By Jules C. Rosen, M.D.
I was asked to see a 93-year-old woman who was admitted to the nursing home three weeks earlier. She had been eating poorly, had lost more than 12 pounds, and had openly expressed her willingness to die.
Approximately three months prior, she was on a cruise with one of her gentleman friends when she suffered a stroke resulting in paralysis on the left side of her body. She told me that she did not feel depressed, but rather, she was convinced it was her time to die. She had no living relatives in Pittsburgh, where she lived, and would not consider moving to another city for fear of “burdening” others.

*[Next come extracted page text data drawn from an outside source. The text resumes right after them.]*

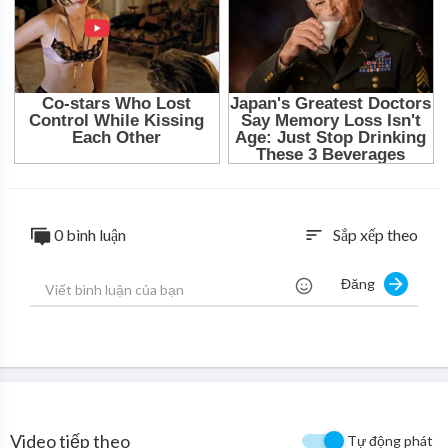
0 bình luận
Sắp xếp theo
sort
Đăng
Video tiếp theo
Tự động phát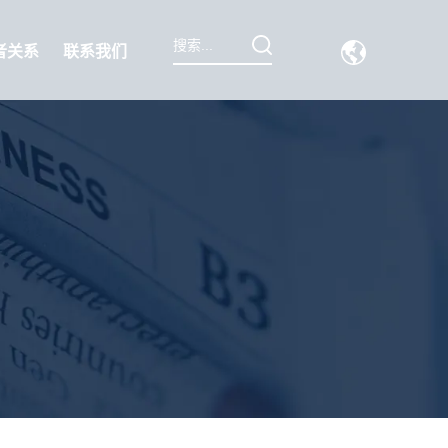
者关系
联系我们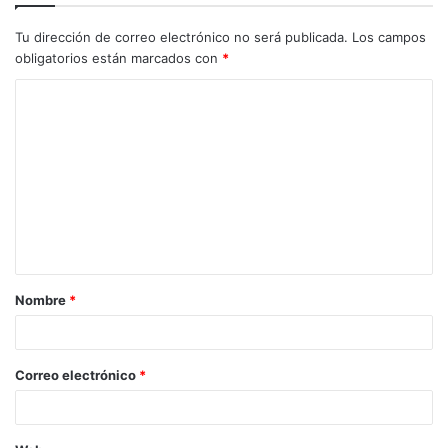
Tu dirección de correo electrónico no será publicada.
Los campos
obligatorios están marcados con
*
C
o
m
e
n
t
a
Nombre
*
r
i
o
Correo electrónico
*
*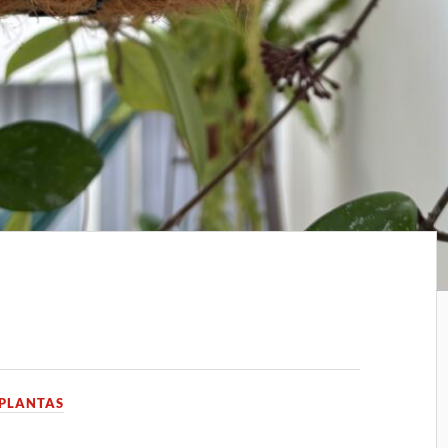
PLANTAS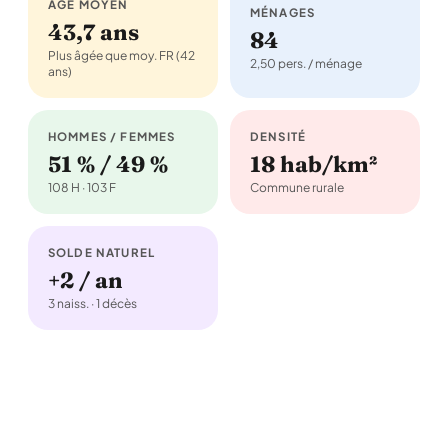
ÂGE MOYEN
MÉNAGES
43,7 ans
84
Plus âgée que moy. FR (42
2,50 pers. / ménage
ans)
HOMMES / FEMMES
DENSITÉ
51 % / 49 %
18 hab/km²
108 H · 103 F
Commune rurale
SOLDE NATUREL
+2 / an
3 naiss. · 1 décès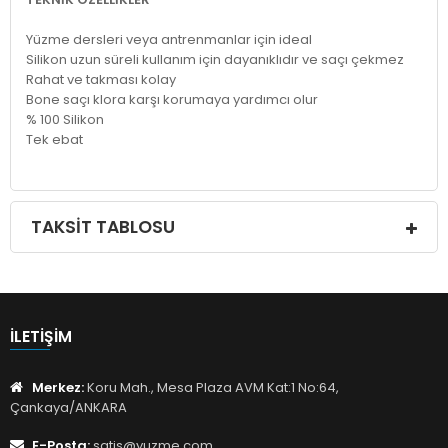
Yüzme dersleri veya antrenmanlar için ideal
Silikon uzun süreli kullanım için dayanıklıdır ve saçı çekmez
Rahat ve takması kolay
Bone saçı klora karşı korumaya yardımcı olur
% 100 Silikon
Tek ebat
TAKSIT TABLOSU
İLETIŞIM
Merkez:
Koru Mah., Mesa Plaza AVM Kat:1 No:64,
Çankaya/ANKARA
E-Posta:
satis@yuzme.com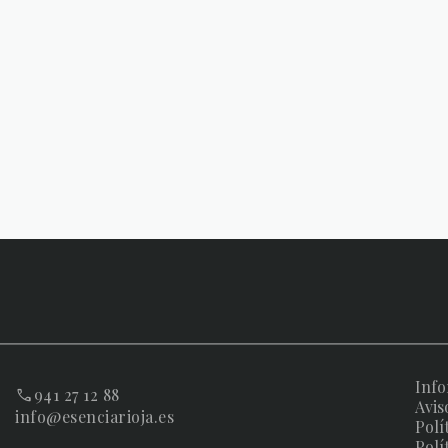
Info
941 27 12 88
Avis
info@esenciarioja.es
Polí
Polí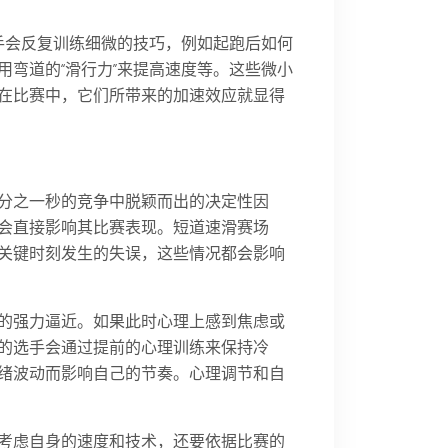
手会反复训练细微的技巧，例如起跑后如何
弯道的“滑行力”来提高速度等。这些微小
在比赛中，它们所带来的加速效应就显得
分之一秒的竞争中脱颖而出的决定性因
会直接影响其比赛表现。短道速滑赛场
关键时刻发生的失误，这些情况都会影响
的强力逼近。如果此时心理上感到焦虑或
的选手会通过提前的心理训练来保持冷
绪波动而影响自己的节奏。心理调节和自
考虑自身的速度和技术，还要依据比赛的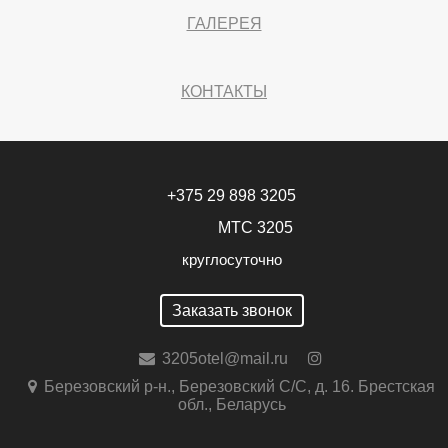
ГАЛЕРЕЯ
КОНТАКТЫ
+375 29 898 3205
МТС 3205
круглосуточно
Заказать звонок
3205otel@mail.ru
Березовский р-н., Березовский С/С, д. 16. Брестская
обл., Беларусь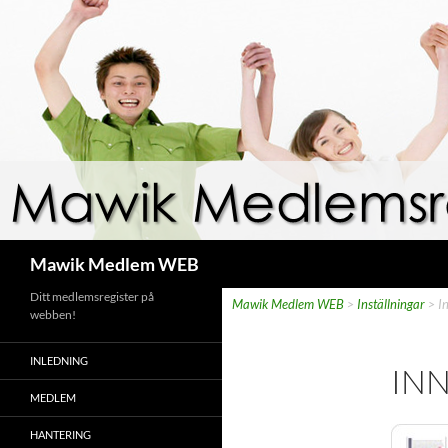
Hoppa
till
innehåll
Sök
Mawik Medlem WEB
Ditt medlemsregister på
Mawik Medlem WEB
>
Inställningar
>
I
webben!
INLEDNING
IN
MEDLEM
HANTERING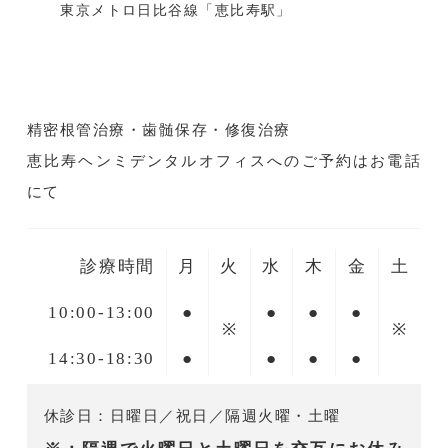
東京メトロ日比谷線「恵比寿駅」
精密根管治療・歯髄保存・修復治療
恵比寿ヘンミデンタルオフィスへのご予約はお電話
にて
診療時間
月
火
水
木
金
土
10:00-13:00
●
●
●
●
※
※
14:30-18:30
●
●
●
●
休診日：日曜日／祝日／隔週火曜・土曜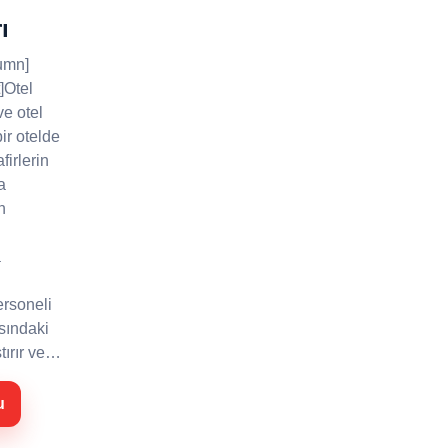
ı
umn]
]Otel
e otel
ir otelde
irlerin
a
n
a
ersoneli
asındaki
ştırır ve…
u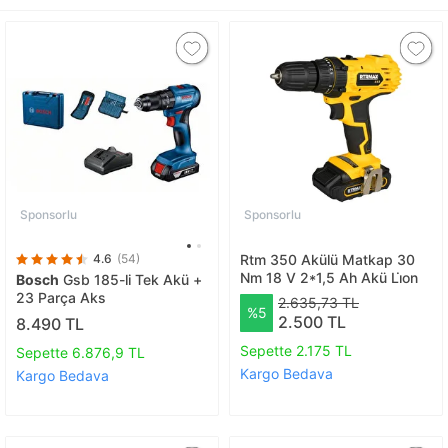
Sponsorlu
Sponsorlu
4.6
(54)
Rtm 350 Akülü Matkap 30
Nm 18 V 2*1,5 Ah Akü Li̇on
Bosch
Gsb 185-li Tek Akü +
23 Parça Aks
2.635,73 TL
%5
2.500 TL
8.490 TL
Sepette 2.175 TL
Sepette 6.876,9 TL
Kargo Bedava
Kargo Bedava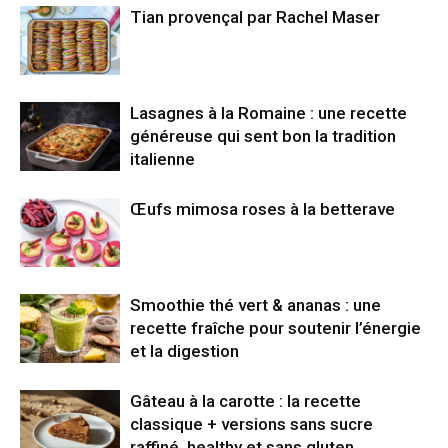
Tian provençal par Rachel Maser
Lasagnes à la Romaine : une recette
généreuse qui sent bon la tradition
italienne
Œufs mimosa roses à la betterave
Smoothie thé vert & ananas : une
recette fraîche pour soutenir l’énergie
et la digestion
Gâteau à la carotte : la recette
classique + versions sans sucre
raffiné, healthy et sans gluten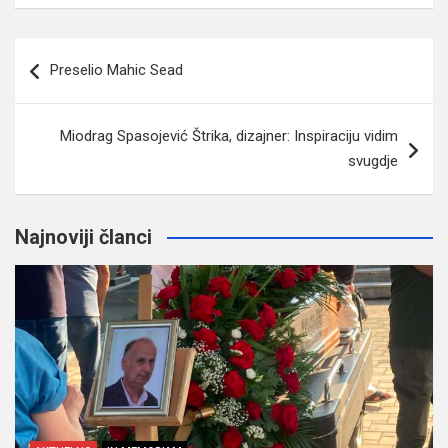
Navigacija
Preselio Mahic Sead
članaka
Miodrag Spasojević Štrika, dizajner: Inspiraciju vidim
svugdje
Najnoviji članci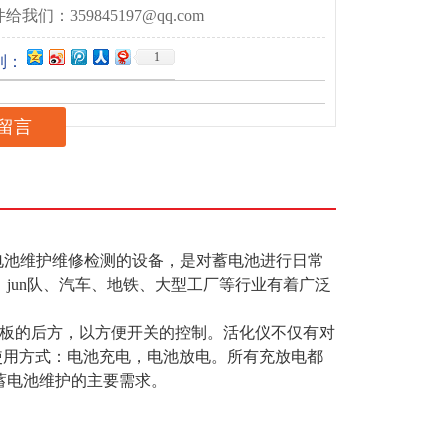
给我们：359845197@qq.com
1
到：
留言
电池维护维修检测的设备，是对蓄电池进行日
常
jun队、汽车、地铁、大型工厂等
行业有着广泛
板的后方，以方便
开关的控制。活化仪不仅有对
使用方式：电
池充电，电池放电。所有充放电都
蓄
电池维护的主要需求。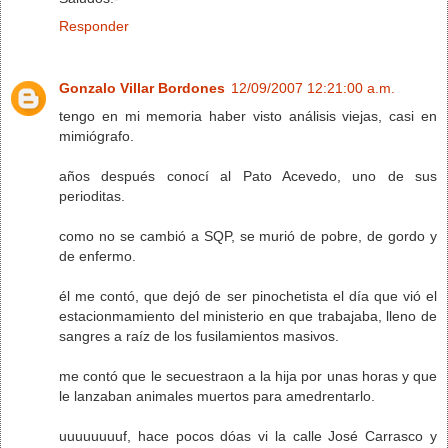
Responder
Gonzalo Villar Bordones
12/09/2007 12:21:00 a.m.
tengo en mi memoria haber visto análisis viejas, casi en
mimiógrafo.
años después conocí al Pato Acevedo, uno de sus
perioditas.
como no se cambió a SQP, se murió de pobre, de gordo y
de enfermo.
él me contó, que dejó de ser pinochetista el día que vió el
estacionmamiento del ministerio en que trabajaba, lleno de
sangres a raíz de los fusilamientos masivos.
me contó que le secuestraon a la hija por unas horas y que
le lanzaban animales muertos para amedrentarlo.
uuuuuuuuf, hace pocos dóas vi la calle José Carrasco y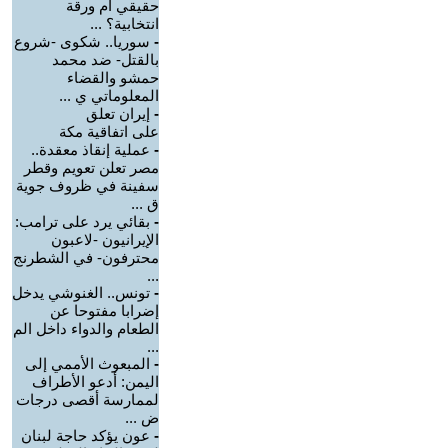
حقيقي أم ورقة
انتخابية؟ ...
-
سوريا.. شكوى -شروع
بالقتل- ضد محمد
حمشو والقضاء
المعلوماتي ي ...
-
إيران تعلق
على اتفاقية مكة
-
عملية إنقاذ معقدة..
مصر تعلن تعويم وقطر
سفينة في ظروف جوية
ق ...
-
بقائي يرد على ترامب:
الإيرانيون -لاعبون
محترفون- في الشطرنج
...
-
تونس.. الغنوشي يدخل
إضرابا مفتوحا عن
الطعام والدواء داخل الم
...
-
‏المبعوث الأممي إلى
اليمن: أدعو الأطراف
لممارسة أقصى درجات
ض ...
-
عون يؤكد حاجة لبنان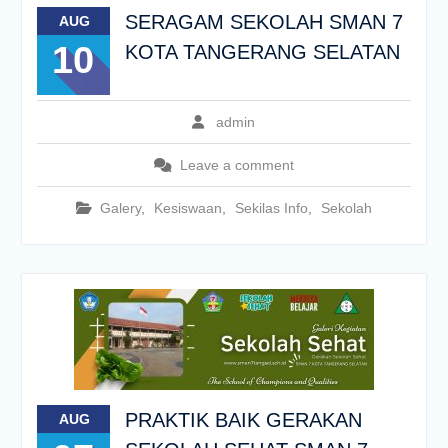
SERAGAM SEKOLAH SMAN 7
AUG
10
KOTA TANGERANG SELATAN
admin
Leave a comment
Galery
,
Kesiswaan
,
Sekilas Info
,
Sekolah
PRAKTIK BAIK GERAKAN
AUG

After reviewing her symptoms, I informed her of my diagnosis of depression. I explained that depression often is associated with strokes and clarified to her that feelings of sadness are not necessarily dominant. I offered to treat her. She smiled and asked what the treatment would entail. I offered a trial of antidepressant medication. She told me I was naïve and although she refused medication treatment, she willingly agreed for me to see her in one week.
I met with her for twenty minutes weekly for the next three weeks. She told me of her husband who died in 1939, and her only son who was killed in World War II. After years of feeling “lost,” she discovered that she could express herself as a writer. She had published poems, short stories, and magazine articles.
She told me about her travels, her friends, and her lovers. She regretted that she would die before she could complete her novel. That was the only regret she expressed to me. She appeared to enjoy our visits and told me that she looked forward to seeing me again.
However, her appetite remained poor, her weight loss continued, and her death wish persisted. At my fourth visit, we once again discussed her wish to die. By that time, I appreciated the richness of her life and her feelings of accomplishment. I clearly understood her willingness for death.
As my understanding of her grew, she also gained new insights. She understood that her days of travel were over, but not necessarily her days of writing. She seemed to appreciate how I was able to learn from her. Perhaps, this made her feel useful once more. She finally accepted a trial of antidepressant medications.
She died three days later. At first, I felt cheated. If only she had accepted the medication during our first visit, perhaps things would have gone differently. Perhaps she would have regained her appetite and her strength. Some months later, I was thinking about my experience with this dying patient. Could I have been more aggressive in pushing for treatment of her depression?
I realized that although the patient died, I felt secure in my actions. I respected her individuality and her need to maintain control over her life. The time I spent talking with her, reminiscing about the pains and the pleasures of her life, brought her a sense of comfort. This, by itself, was a relief from her only other expressed hope, which was for a peaceful and swift death.
This experience helped me better understand my responsibility as a psychiatrist caring for patients who are facing death. As psychiatrists, we often face the question of how aggressively to treat depression in a dying patient.
Patients who are terminally ill may benefit from antidepressant medications, but there is no evidence to support that belief. Therefore, it is important that we expand our concept of treatment beyond the “pill.” Treatment may involve supportive therapy, hospice care, spiritual counselors, family support, as well as medications.
Despite my patient’s persistent symptoms, and finally her death, I feel that this was a successful treatment. We had developed a strong therapeutic alliance, and she agreed to medication, in this context. Until the end, she maintained control over important aspects of her life, even as that life was slipping away.
This experience has helped me to learn that working with end-of-life depression requires the entire toolbox we bring as healthcare professionals into every patient’s life. It may be discomforting and make us feel powerless, but we must keep in mind that while our capacity to cure is imperfect, our capacity to comfort is unlimited. Understanding our role as the comforter will help us attain the cure for some patients and comfort for others. Death need not be dreaded.